Data that plays nice with others

Photo by  justgrimes .

Photo by justgrimes.

The Ontario Trillium Foundation is a fairly unique organization: it’s both a provincial government agency and one of Canada’s largest grantmakers. It’s also unique in terms of its approach to open data.

The OTF started publishing grant data in August 2015, in an open and machine-readable format. The foundation has taken on a leadership role in this area — including becoming the first foundation in Canada to introduce a completely paperless granting system — and we’re proud to be helping them develop an open data plan.

Last week the OTF released another batch of granting data. It includes grants made from the Youth Opportunities Fund, along with the latest additions to the 15 years of granting data previously released. There are more datasets to come, but we wanted to use this example to highlight some best practices the OTF is using, which are relevant for anyone publishing granting data: shared unique identifiers.

Why be unique?

Grant recipients in the OTF data are identified with either an incorporation or charitable registration number.
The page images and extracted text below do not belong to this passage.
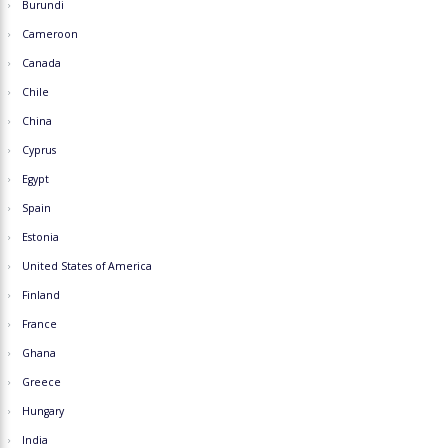
Burundi
Cameroon
Canada
Chile
China
Cyprus
Egypt
Spain
Estonia
United States of America
Finland
France
Ghana
Greece
Hungary
India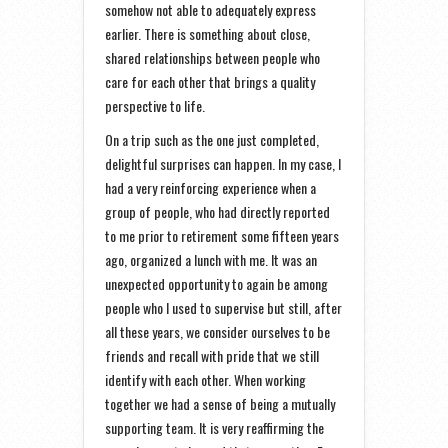
somehow not able to adequately express
earlier. There is something about close,
shared relationships between people who
care for each other that brings a quality
perspective to life.
On a trip such as the one just completed,
delightful surprises can happen. In my case, I
had a very reinforcing experience when a
group of people, who had directly reported
to me prior to retirement some fifteen years
ago, organized a lunch with me. It was an
unexpected opportunity to again be among
people who I used to supervise but still, after
all these years, we consider ourselves to be
friends and recall with pride that we still
identify with each other. When working
together we had a sense of being a mutually
supporting team. It is very reaffirming the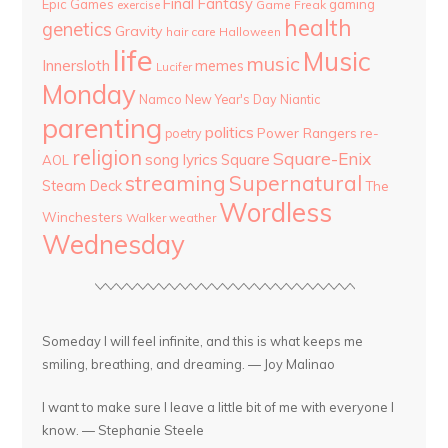
Final Fantasy
Epic Games
gaming
Game Freak
exercise
health
genetics
Gravity
hair care
Halloween
life
Music
music
Innersloth
memes
Lucifer
Monday
Namco
New Year's Day
Niantic
parenting
politics
Power Rangers
re-
poetry
religion
Square-Enix
song lyrics
Square
AOL
streaming
Supernatural
Steam Deck
The
Wordless
Winchesters
Walker
weather
Wednesday
Someday I will feel infinite, and this is what keeps me
smiling, breathing, and dreaming. — Joy Malinao
I want to make sure I leave a little bit of me with everyone I
know. — Stephanie Steele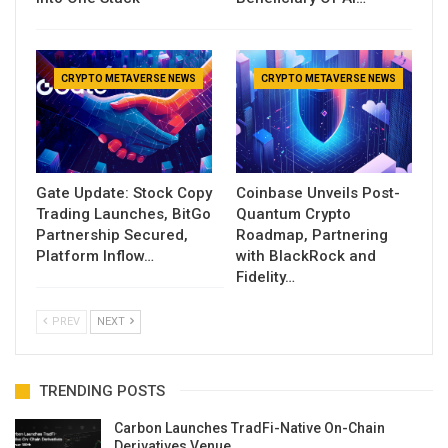
CRYPTO METAVERSE NEWS
CRYPTO METAVERSE NEWS
Gate Update: Stock Copy
Coinbase Unveils Post-
Trading Launches, BitGo
Quantum Crypto
Partnership Secured,
Roadmap, Partnering
Platform Inflow…
with BlackRock and
Fidelity…
PREV
NEXT
TRENDING POSTS
Carbon Launches TradFi-Native On-Chain
Derivatives Venue…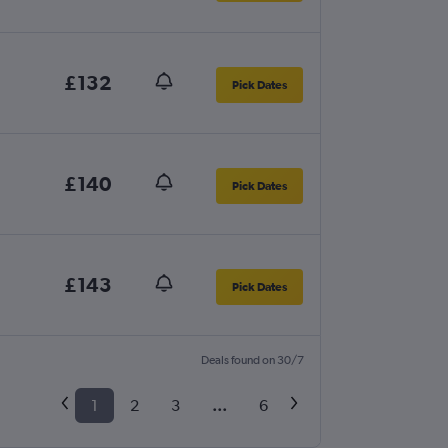
£132
Pick Dates
£140
Pick Dates
£143
Pick Dates
Deals found on 30/7
1
2
3
...
6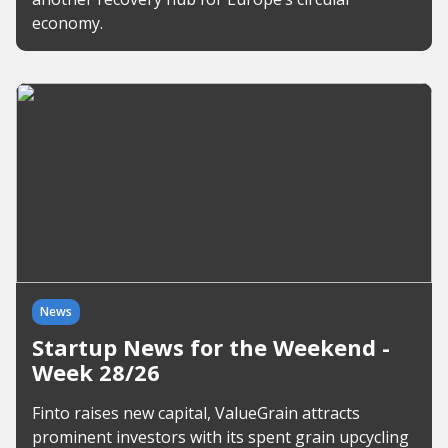
economy.
News
Startup News for the Weekend -
Week 28/26
Finto raises new capital, ValueGrain attracts
prominent investors with its spent grain upcycling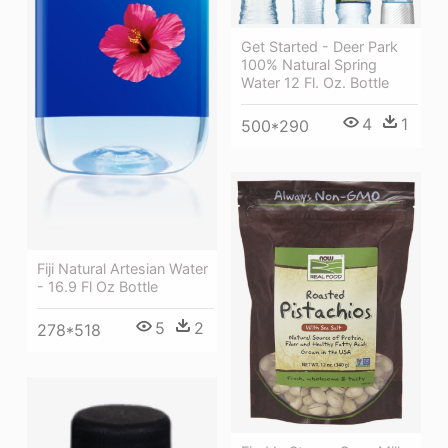
Get Started - Deer Park
100% Natural Spring
Water 12 Fl. Oz. Bottle
4
1
500*290
Fiji Natural Artesian Water
- 16.9 Fl Oz Bottle
5
2
278*518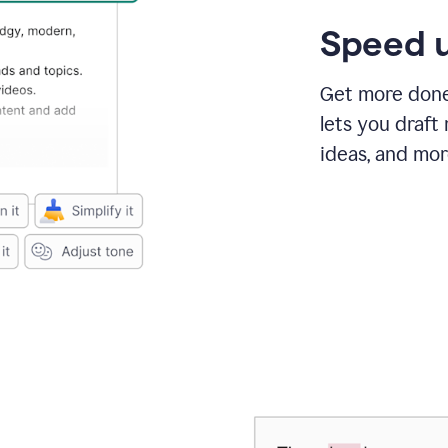
Speed u
Get more done 
lets you draft
ideas, and mor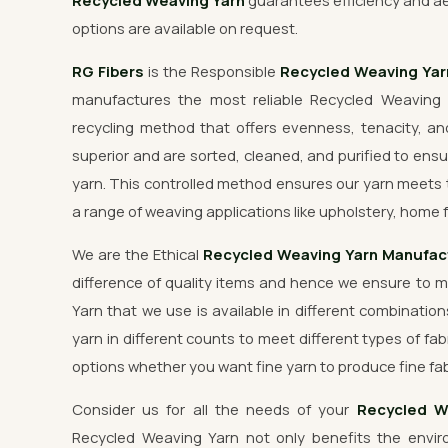
Recycled Weaving Yarn
guarantees efficiency and ae
options are available on request.
RG Fibers
is the Responsible
Recycled Weaving Ya
manufactures the most reliable Recycled Weaving 
recycling method that offers evenness, tenacity, and
superior and are sorted, cleaned, and purified to ensu
yarn. This controlled method ensures our yarn meets 
a range of weaving applications like upholstery, home f
We are the Ethical
Recycled Weaving Yarn Manufac
difference of quality items and hence we ensure to 
Yarn that we use is available in different combination
yarn in different counts to meet different types of fab
options whether you want fine yarn to produce fine fab
Consider us for all the needs of your
Recycled W
Recycled Weaving Yarn not only benefits the enviro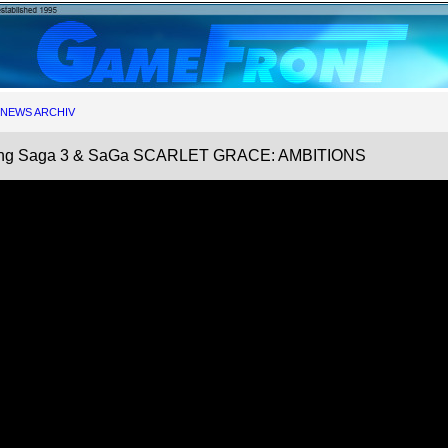
NEWS ARCHIV
cing Saga 3 & SaGa SCARLET GRACE: AMBITIONS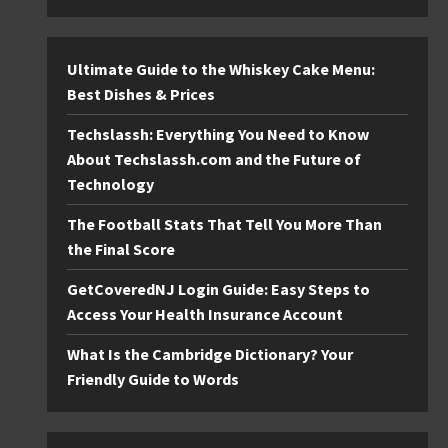
Ultimate Guide to the Whiskey Cake Menu:
Best Dishes & Prices
Techslassh: Everything You Need to Know
About Techslassh.com and the Future of
Technology
The Football Stats That Tell You More Than
the Final Score
GetCoveredNJ Login Guide: Easy Steps to
Access Your Health Insurance Account
What Is the Cambridge Dictionary? Your
Friendly Guide to Words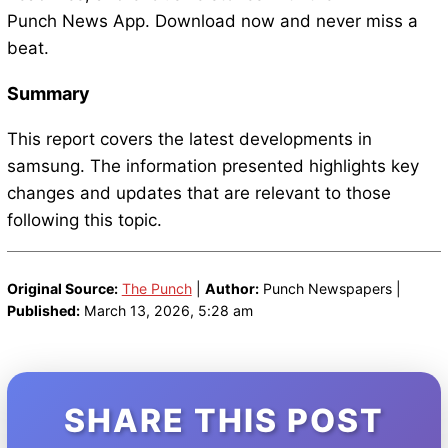
Punch News App. Download now and never miss a
beat.
Summary
This report covers the latest developments in
samsung. The information presented highlights key
changes and updates that are relevant to those
following this topic.
Original Source:
The Punch
|
Author:
Punch Newspapers |
Published:
March 13, 2026, 5:28 am
SHARE THIS POST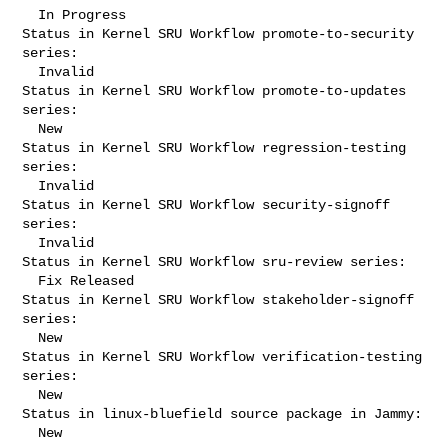
  In Progress

Status in Kernel SRU Workflow promote-to-security 
series:

  Invalid

Status in Kernel SRU Workflow promote-to-updates 
series:

  New

Status in Kernel SRU Workflow regression-testing 
series:

  Invalid

Status in Kernel SRU Workflow security-signoff 
series:

  Invalid

Status in Kernel SRU Workflow sru-review series:

  Fix Released

Status in Kernel SRU Workflow stakeholder-signoff 
series:

  New

Status in Kernel SRU Workflow verification-testing 
series:

  New

Status in linux-bluefield source package in Jammy:

  New
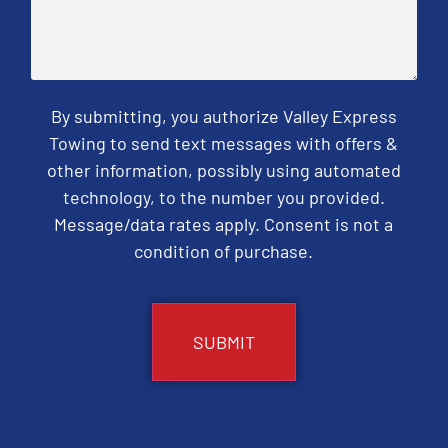
By submitting, you authorize Valley Express
Towing to send text messages with offers &
other information, possibly using automated
technology, to the number you provided.
Message/data rates apply. Consent is not a
condition of purchase.
CAPTCHA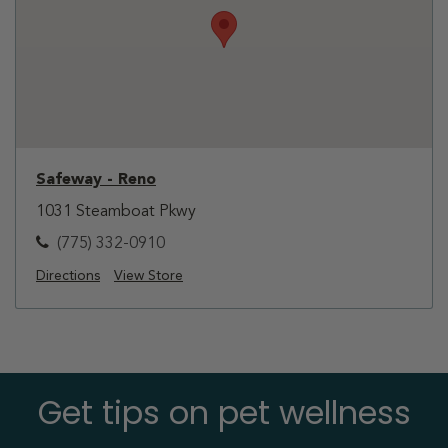
Safeway - Reno
1031 Steamboat Pkwy
(775) 332-0910
Directions
View Store
Get tips on pet wellness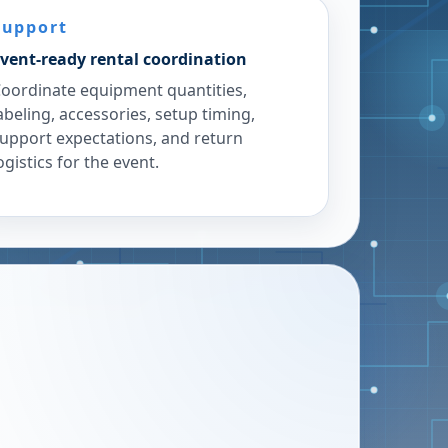
Support
vent-ready rental coordination
oordinate equipment quantities,
abeling, accessories, setup timing,
upport expectations, and return
ogistics for the event.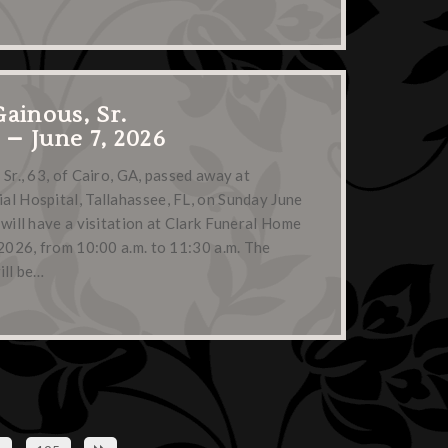
Gainous, Sr.
3 – June 7, 2026
 Sr., 63, of Cairo, GA, passed away at
l Hospital, Tallahassee, FL, on Sunday June
 will have a visitation at Clark Funeral Home
 2026, from 10:00 a.m. to 11:30 a.m. The
ill be…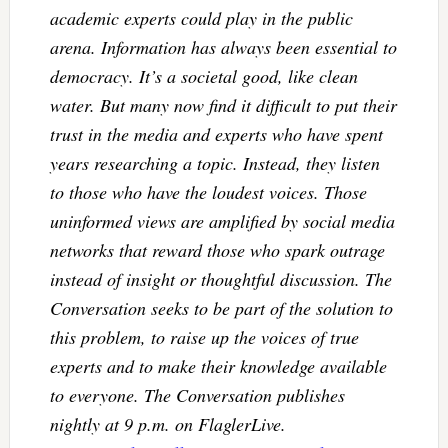
academic experts could play in the public
arena. Information has always been essential to
democracy. It’s a societal good, like clean
water. But many now find it difficult to put their
trust in the media and experts who have spent
years researching a topic. Instead, they listen
to those who have the loudest voices. Those
uninformed views are amplified by social media
networks that reward those who spark outrage
instead of insight or thoughtful discussion. The
Conversation seeks to be part of the solution to
this problem, to raise up the voices of true
experts and to make their knowledge available
to everyone. The Conversation publishes
nightly at 9 p.m. on FlaglerLive.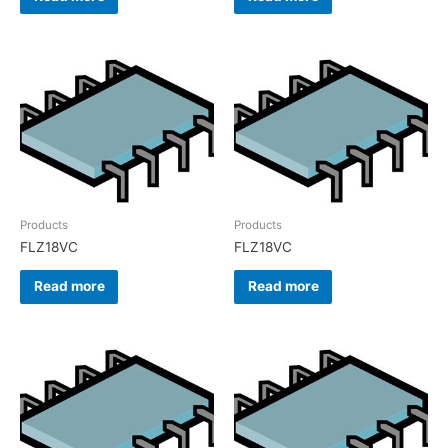
Products
Products
FLZ18VC
FLZ18VC
Read more
Read more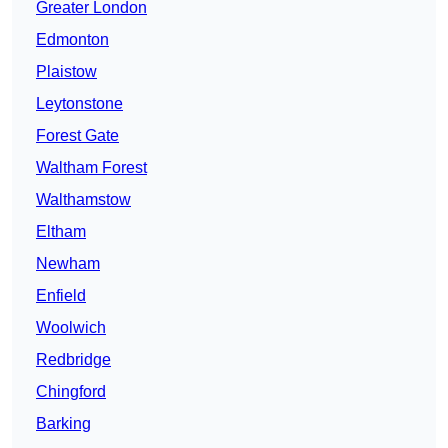
Greater London
Edmonton
Plaistow
Leytonstone
Forest Gate
Waltham Forest
Walthamstow
Eltham
Newham
Enfield
Woolwich
Redbridge
Chingford
Barking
These are “unique” identifiers because there’s no way for them to be overlap: two organizations can’t share the same number.

At the most basic level, this is a best practice because it eliminates ambiguity that comes from only providing an organization’s name. A grantmaker may know which CPSA they’ve supported, but to an outsider looking at the data, the CPSA could be the Canadian Professional Sales Association, the Canadian Political Science Association, the College of Physicians and Surgeons of Alberta, or perhaps even the Clay Pigeon Shooting Association. We probably want to distinguish between clay pigeons and salespeople — at least when it comes to data analysis.

Along with resolving these issues, using shared unique identifiers can unlock new value. An organization’s charitable or business number is a shared identifier that is already being used in a variety of contexts. Including it in a dataset makes it easier to augment it with other sources, such as the Canada Revenue Agency’s records, or data from other funders that decide to follow the OTF’s lead in the future.

Much like using data standards, providing shared unique identifiers is forward-thinking: when done correctly, it opens the door to all sorts of collaboration. And when done incorrectly — well, that’s a story for another blog post.